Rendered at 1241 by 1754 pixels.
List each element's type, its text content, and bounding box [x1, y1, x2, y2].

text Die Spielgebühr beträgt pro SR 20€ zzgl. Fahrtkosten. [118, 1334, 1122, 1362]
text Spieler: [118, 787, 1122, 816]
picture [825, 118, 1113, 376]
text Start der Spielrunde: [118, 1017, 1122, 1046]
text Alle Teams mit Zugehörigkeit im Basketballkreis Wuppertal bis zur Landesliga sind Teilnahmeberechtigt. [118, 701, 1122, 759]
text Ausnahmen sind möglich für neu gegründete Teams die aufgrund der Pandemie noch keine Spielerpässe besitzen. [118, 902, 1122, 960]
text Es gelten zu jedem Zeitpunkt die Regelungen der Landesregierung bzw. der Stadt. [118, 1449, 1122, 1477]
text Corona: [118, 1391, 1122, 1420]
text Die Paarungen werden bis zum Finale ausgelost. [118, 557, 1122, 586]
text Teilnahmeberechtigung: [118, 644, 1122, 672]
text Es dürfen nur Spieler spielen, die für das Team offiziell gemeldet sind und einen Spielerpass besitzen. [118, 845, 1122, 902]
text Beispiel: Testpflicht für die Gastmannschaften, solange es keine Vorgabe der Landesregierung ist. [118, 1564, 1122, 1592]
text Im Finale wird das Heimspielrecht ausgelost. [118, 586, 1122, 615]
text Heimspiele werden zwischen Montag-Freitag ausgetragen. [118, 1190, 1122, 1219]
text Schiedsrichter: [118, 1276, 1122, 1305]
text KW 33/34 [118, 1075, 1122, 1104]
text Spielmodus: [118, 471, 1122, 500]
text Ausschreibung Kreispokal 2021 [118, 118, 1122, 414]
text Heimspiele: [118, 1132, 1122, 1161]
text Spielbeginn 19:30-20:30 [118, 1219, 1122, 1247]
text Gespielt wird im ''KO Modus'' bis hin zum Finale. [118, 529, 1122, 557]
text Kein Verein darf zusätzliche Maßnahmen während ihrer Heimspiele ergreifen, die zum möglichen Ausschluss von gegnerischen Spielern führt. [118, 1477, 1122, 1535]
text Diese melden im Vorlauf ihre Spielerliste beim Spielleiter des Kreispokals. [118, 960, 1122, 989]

What the task asks:
Could you quote all of the records above line for line, changing nothing?

Full answer:
Rendered at 1241 by 1754 pixels.
List each element's type, its text content, and bounding box [x1, y1, x2, y2].

text Die Spielgebühr beträgt pro SR 20€ zzgl. Fahrtkosten. [118, 1334, 1122, 1362]
text Spieler: [118, 787, 1122, 816]
picture [825, 118, 1113, 376]
text Start der Spielrunde: [118, 1017, 1122, 1046]
text Alle Teams mit Zugehörigkeit im Basketballkreis Wuppertal bis zur Landesliga sind Teilnahmeberechtigt. [118, 701, 1122, 759]
text Ausnahmen sind möglich für neu gegründete Teams die aufgrund der Pandemie noch keine Spielerpässe besitzen. [118, 902, 1122, 960]
text Es gelten zu jedem Zeitpunkt die Regelungen der Landesregierung bzw. der Stadt. [118, 1449, 1122, 1477]
text Corona: [118, 1391, 1122, 1420]
text Die Paarungen werden bis zum Finale ausgelost. [118, 557, 1122, 586]
text Teilnahmeberechtigung: [118, 644, 1122, 672]
text Es dürfen nur Spieler spielen, die für das Team offiziell gemeldet sind und einen Spielerpass besitzen. [118, 845, 1122, 902]
text Beispiel: Testpflicht für die Gastmannschaften, solange es keine Vorgabe der Landesregierung ist. [118, 1564, 1122, 1592]
text Im Finale wird das Heimspielrecht ausgelost. [118, 586, 1122, 615]
text Heimspiele werden zwischen Montag-Freitag ausgetragen. [118, 1190, 1122, 1219]
text Schiedsrichter: [118, 1276, 1122, 1305]
text KW 33/34 [118, 1075, 1122, 1104]
text Spielmodus: [118, 471, 1122, 500]
text Ausschreibung Kreispokal 2021 [118, 118, 1122, 414]
text Heimspiele: [118, 1132, 1122, 1161]
text Spielbeginn 19:30-20:30 [118, 1219, 1122, 1247]
text Gespielt wird im ''KO Modus'' bis hin zum Finale. [118, 529, 1122, 557]
text Kein Verein darf zusätzliche Maßnahmen während ihrer Heimspiele ergreifen, die zum möglichen Ausschluss von gegnerischen Spielern führt. [118, 1477, 1122, 1535]
text Diese melden im Vorlauf ihre Spielerliste beim Spielleiter des Kreispokals. [118, 960, 1122, 989]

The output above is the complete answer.